*YOUR TASK*
Each line with the string "token" is to be copied from the records below.

Items listed in a dataset
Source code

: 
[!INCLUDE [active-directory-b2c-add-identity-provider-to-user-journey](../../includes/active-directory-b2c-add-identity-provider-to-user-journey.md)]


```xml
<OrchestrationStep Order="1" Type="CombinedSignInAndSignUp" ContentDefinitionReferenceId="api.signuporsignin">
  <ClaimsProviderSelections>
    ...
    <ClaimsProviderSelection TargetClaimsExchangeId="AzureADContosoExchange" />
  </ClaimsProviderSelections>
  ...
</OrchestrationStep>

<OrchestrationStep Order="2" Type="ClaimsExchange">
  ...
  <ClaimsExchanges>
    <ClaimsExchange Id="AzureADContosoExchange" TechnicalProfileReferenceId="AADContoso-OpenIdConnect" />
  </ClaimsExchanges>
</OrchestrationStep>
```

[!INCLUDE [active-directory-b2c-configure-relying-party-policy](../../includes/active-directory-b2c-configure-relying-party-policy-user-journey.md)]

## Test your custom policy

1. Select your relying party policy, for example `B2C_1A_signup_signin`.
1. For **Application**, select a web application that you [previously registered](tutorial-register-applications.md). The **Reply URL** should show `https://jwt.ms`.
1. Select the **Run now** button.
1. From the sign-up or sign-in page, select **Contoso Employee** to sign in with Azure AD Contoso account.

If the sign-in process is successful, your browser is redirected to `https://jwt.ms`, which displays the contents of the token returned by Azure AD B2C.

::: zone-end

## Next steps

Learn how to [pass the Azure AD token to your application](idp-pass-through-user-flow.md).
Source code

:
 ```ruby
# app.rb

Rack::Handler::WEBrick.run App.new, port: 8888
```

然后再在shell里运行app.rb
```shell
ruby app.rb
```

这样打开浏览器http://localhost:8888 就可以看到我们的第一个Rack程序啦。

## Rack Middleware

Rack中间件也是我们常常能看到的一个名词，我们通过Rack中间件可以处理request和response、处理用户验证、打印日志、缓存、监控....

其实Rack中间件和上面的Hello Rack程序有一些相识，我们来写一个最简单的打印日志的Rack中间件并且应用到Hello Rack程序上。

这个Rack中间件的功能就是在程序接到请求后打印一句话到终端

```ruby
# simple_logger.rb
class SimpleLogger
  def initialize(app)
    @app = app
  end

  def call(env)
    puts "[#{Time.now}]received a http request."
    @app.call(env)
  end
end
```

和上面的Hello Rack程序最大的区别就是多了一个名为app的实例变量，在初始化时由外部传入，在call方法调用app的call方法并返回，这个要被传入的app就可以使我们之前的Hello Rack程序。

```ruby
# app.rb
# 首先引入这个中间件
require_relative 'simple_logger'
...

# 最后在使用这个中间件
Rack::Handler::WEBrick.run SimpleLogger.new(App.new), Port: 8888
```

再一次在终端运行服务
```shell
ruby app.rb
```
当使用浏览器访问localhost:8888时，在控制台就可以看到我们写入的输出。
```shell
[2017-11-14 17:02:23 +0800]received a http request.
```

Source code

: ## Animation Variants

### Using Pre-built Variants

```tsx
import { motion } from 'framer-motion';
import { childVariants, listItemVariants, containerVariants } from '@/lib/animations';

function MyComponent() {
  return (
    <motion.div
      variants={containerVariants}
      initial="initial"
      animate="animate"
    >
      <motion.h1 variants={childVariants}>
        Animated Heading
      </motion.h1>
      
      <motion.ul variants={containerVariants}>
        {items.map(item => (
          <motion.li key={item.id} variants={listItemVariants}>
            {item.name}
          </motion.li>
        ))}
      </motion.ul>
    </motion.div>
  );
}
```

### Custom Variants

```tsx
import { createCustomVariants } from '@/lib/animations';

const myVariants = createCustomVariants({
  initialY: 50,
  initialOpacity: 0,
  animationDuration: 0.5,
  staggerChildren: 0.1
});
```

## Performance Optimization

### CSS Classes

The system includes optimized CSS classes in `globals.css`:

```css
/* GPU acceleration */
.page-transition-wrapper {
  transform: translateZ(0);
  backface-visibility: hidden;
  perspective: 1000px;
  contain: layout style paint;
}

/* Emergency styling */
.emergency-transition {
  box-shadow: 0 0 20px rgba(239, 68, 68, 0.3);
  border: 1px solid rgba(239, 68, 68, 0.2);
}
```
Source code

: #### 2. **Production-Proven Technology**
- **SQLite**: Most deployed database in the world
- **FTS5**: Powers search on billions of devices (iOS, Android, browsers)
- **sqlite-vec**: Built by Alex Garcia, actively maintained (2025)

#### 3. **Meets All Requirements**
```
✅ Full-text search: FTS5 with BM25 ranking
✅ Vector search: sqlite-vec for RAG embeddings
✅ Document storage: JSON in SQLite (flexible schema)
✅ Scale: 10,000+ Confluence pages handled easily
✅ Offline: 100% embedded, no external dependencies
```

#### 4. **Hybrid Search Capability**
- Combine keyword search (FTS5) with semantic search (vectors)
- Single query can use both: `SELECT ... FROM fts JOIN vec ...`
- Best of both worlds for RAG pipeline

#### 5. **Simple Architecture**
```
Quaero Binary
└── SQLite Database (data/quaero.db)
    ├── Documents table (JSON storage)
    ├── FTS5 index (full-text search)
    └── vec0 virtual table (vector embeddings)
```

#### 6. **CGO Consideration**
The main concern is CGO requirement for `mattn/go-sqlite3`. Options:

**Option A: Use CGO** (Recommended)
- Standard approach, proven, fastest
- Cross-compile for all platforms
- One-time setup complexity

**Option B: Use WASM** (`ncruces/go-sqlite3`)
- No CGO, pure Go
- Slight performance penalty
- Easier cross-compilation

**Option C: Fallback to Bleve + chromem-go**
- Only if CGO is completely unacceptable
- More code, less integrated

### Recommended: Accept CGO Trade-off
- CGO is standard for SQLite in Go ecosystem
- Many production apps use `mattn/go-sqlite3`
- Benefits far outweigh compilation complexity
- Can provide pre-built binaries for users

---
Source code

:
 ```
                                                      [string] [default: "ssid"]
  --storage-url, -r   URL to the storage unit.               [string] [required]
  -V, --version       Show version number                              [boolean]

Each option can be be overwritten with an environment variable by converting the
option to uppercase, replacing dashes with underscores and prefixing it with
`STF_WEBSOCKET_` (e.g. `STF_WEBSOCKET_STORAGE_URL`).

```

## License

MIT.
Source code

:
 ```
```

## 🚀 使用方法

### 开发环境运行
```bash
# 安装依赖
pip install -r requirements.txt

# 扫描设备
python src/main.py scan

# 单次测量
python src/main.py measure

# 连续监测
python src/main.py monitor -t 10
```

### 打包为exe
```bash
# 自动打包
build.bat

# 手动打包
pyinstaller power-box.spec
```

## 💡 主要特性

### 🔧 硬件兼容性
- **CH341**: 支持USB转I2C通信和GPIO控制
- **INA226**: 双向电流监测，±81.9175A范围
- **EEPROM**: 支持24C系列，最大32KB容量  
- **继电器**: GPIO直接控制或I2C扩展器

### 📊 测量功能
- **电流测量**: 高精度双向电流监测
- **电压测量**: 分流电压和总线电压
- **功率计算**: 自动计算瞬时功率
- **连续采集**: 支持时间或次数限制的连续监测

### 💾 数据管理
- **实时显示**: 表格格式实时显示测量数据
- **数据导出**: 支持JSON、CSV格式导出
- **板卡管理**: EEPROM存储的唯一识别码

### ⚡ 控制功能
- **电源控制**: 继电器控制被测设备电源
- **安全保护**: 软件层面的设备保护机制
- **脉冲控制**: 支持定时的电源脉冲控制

*REPLY TO THE EXERCISE*
If the sign-in process is successful, your browser is redirected to `https://jwt.ms`, which displays the contents of the token returned by Azure AD B2C.
Learn how to [pass the Azure AD token to your application](idp-pass-through-user-flow.md).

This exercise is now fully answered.